Con l’acquisizione di Ors Group, Dedagroup inaugura una nuova fase del proprio percorso industriale e dà vita a Deda AI, come polo dedicato all’intelligenza artificiale applicata ai processi aziendali e centro di competenza sull’AI del gruppo basato sulle competenze di 100 professionisti specializzati ed in grado di proporre un portafoglio articolato di soluzioni trasversali per i settori finance, fashion, retail, corporate ed energy.
L’operazione rappresenta un passo coerente nella strategia di rinnovamento della corporate identity avviata dal gruppo nel 2024, ma assume oggi un significato più profondo perché documenta la volontà di potenziare l’impegno sull’AI come motore di trasformazione cognitiva per aziende, banche e pubblica amministrazione.
La visione strategica
Con oltre 30 milioni di euro già investiti nel 2024 e nuovi stanziamenti previsti per i prossimi cinque anni, Dedagroup punta a diventare una delle realtà italiane di riferimento per l’innovazione data driven. L’elemento centrale di questa visione è riassunto nel principio guida di Deda AI – Enhancing Human Decision –, proposto quasi come manifesto valoriale per sottolineare l’importanza di potenziare, e non sostituire, la capacità decisionale umana attraverso un uso consapevole e responsabile dell’AI.

Così torna su questi temi Marco Podini, presidente esecutivo di Dedagroup: “La nascita di Deda AI rappresenta un’evoluzione naturale del percorso industriale che stiamo portando avanti in cui l’intelligenza artificiale non è solo una leva tecnologica, ma un motore di trasformazione ampio, che coinvolge le imprese, le istituzioni e l’intera società”. Secondo Podini, la sfida non è solo tecnologica, ma sistemica, e richiede una strategia chiara di adozione, prosegue infatti: “Il vero cambiamento pervasivo si ottiene solo con una strategia chiara di adozione: restare fermi nell’illusione di un’accelerazione iniziale, senza una direzione precisa, è il rischio più grande per le organizzazioni di qualsiasi natura. Serve una visione di lungo periodo e obiettivi condivisi, capaci di generare valore in modo sostenibile e inclusivo”.
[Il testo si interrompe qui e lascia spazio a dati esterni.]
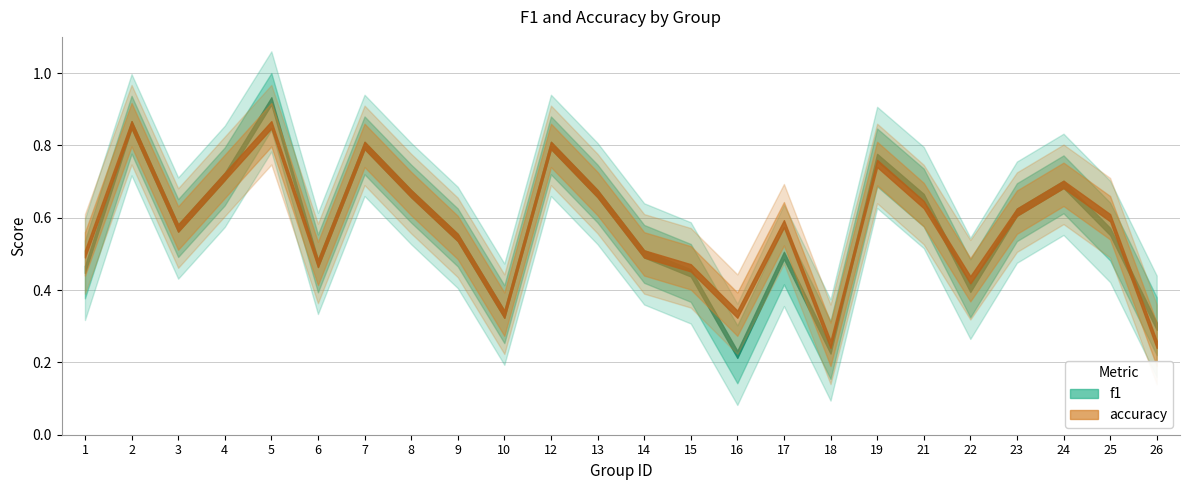

At 8, list the series in order from largest to smallest.

f1, accuracy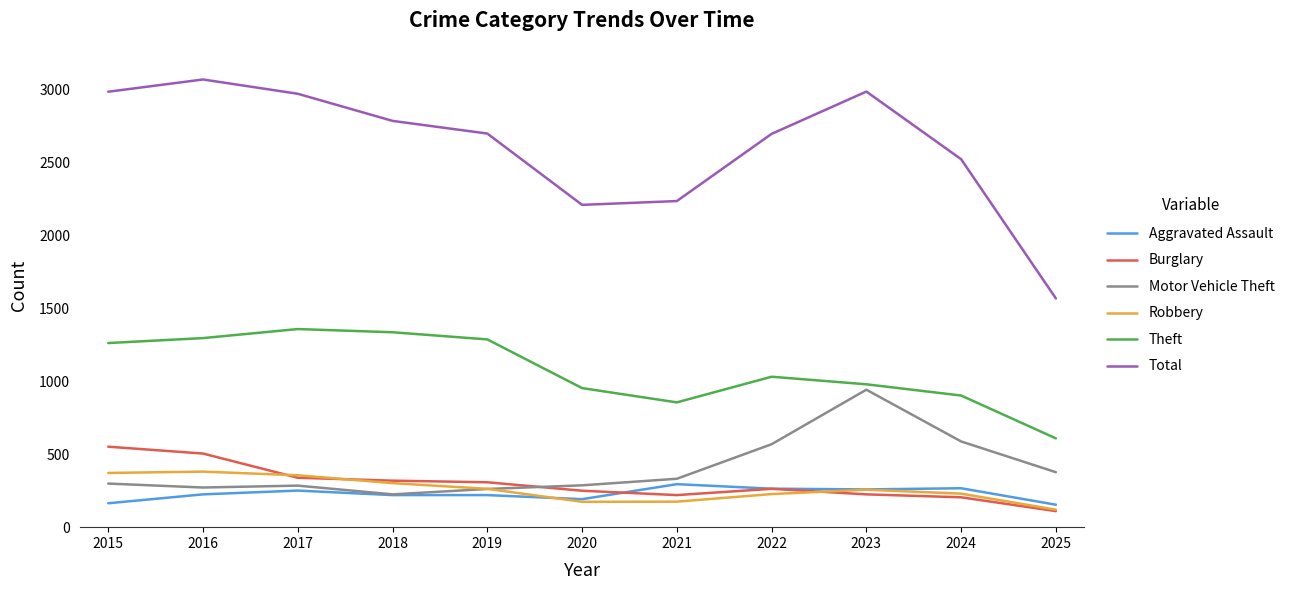

What is the difference between the highest and lowest values at 2023?

2763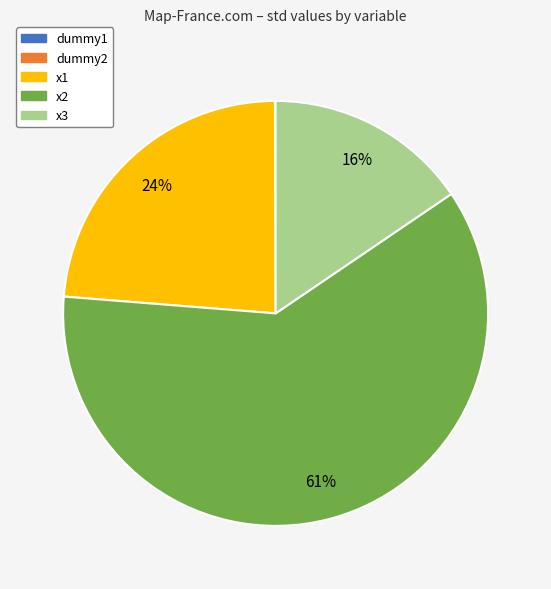

True or false: x3 accounts for 8% of the total.

False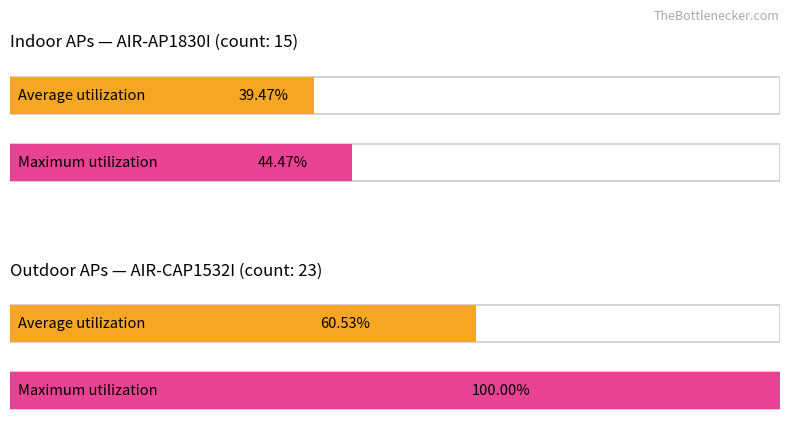

Rank the series by their maximum value, from lowest to highest.

indoor, outdoor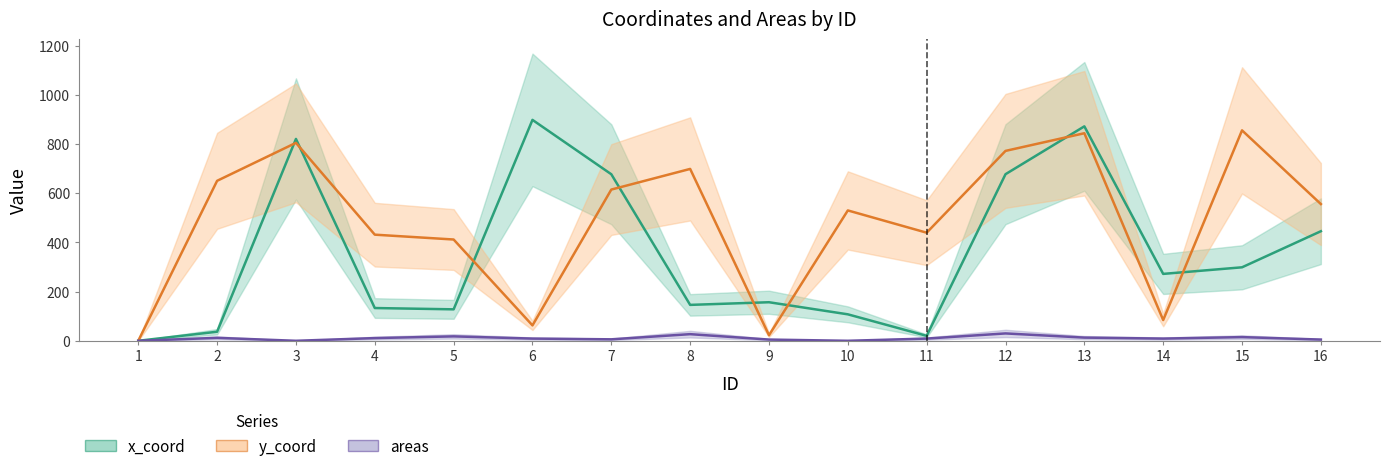

Reading left to right, what are all the values shown in this chart?

x_coord: 1=0.0	2=36.9	3=821.3	4=133.3	5=128.0	6=898.8	7=677.6	8=146.1	9=156.9	10=107.7	11=20.2	12=677.8	13=872.5	14=272.2	15=299.0	16=445.8
y_coord: 1=0.0	2=650.9	3=805.4	4=431.8	5=412.1	6=62.7	7=615.3	8=699.3	9=22.6	10=530.4	11=439.8	12=772.6	13=844.5	14=84.4	15=856.2	16=556.3
areas: 1=0.0	2=12.0	3=0.0	4=11.0	5=18.0	6=9.0	7=6.0	8=27.0	9=5.0	10=0.0	11=9.0	12=30.0	13=13.0	14=9.0	15=15.0	16=5.0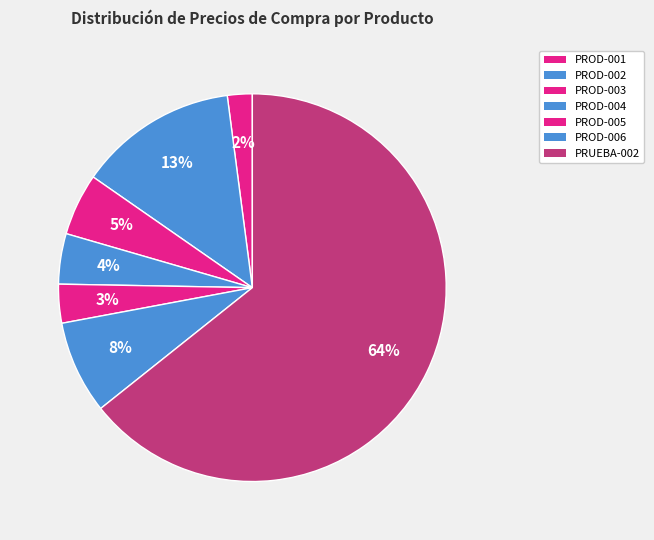

To the nearest percent, what is the difference between the PROD-006 and PROD-004 slice percentages?

4%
Portare l’AI nei processi reali
Uno dei tratti distintivi proposti da Deda AI è l’approccio pragmatico. Le tecnologie sviluppate non sono esperimenti teorici, ma strumenti concreti integrati nei processi aziendali dei clienti. I risultati sono già tangibili in più settori. Nel retail, l’uso di algoritmi predittivi ha già permesso la riduzione fino al 20% degli stock, un abbattimento del 25% delle merci invendute a fine stagione e una riduzione del 50% delle vendite perse. Nel settore energetico, le soluzioni di Deda AI offrono forecasting degli approvvigionamenti con margini di errore inferiori al 2,5%, in linea con le richieste del Tide (trasparenza, informazione e decarbonizzazione energetica). Dati che dimostrano l’efficacia di un’intelligenza artificiale completamente integrata nei workflow aziendali, in grado di supportare decisioni strategiche in tempo reale e di migliorare la marginalità.
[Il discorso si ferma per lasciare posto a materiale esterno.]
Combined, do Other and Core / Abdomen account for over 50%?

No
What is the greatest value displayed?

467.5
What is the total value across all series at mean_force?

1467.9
Piattaforme in evoluzione per AI responsabile
Nel corso del 2025, Deda AI prevede il rilascio di versioni evolute delle piattaforme proprietarie, progettate per essere più modulari, accessibili e scalabili. Queste soluzioni includeranno funzionalità avanzate di previsione dei trend e dei comportamenti, orchestrazione automatica dei processi, simulazione di scenari what-if, supporto decisionale in real-time L’obiettivo è abilitare modelli operativi evoluti, in cui l’AI non sia solo un tool, ma un vero e proprio asset competitivo per la crescita delle imprese.

Alla guida di Deda AI è stato nominato Marco Bellinzona, già in Ors Group, che sottolinea l’importanza della dimensione umana nel percorso di adozione dell’AI: “Con Deda AI portiamo l’intelligenza artificiale al cuore dei processi aziendali, contribuendo a costruire imprese più resilienti, intelligenti e capaci di affrontare la complessità”. Ma l’elemento distintivo, secondo Bellinzona, è una visione dell’AI centrata sulla persona: “L’intelligenza artificiale rappresenta una delle trasformazioni più profonde e decisive del nostro tempo: ma perché generi valore reale, deve essere pensata per amplificare le capacità umane, non per sostituirle. Crediamo in un’AI affidabile, etica, capace di supportare le persone nell’affrontare le sfide, nell’interpretare i dati e nel prendere decisioni migliori”. Questa filosofia si traduce in un investimento su competenze, etica e trasparenza, per garantire che ogni algoritmo sia spiegabile, comprensibile e verificabile, coerentemente con il principio di “AI responsabile per il business”.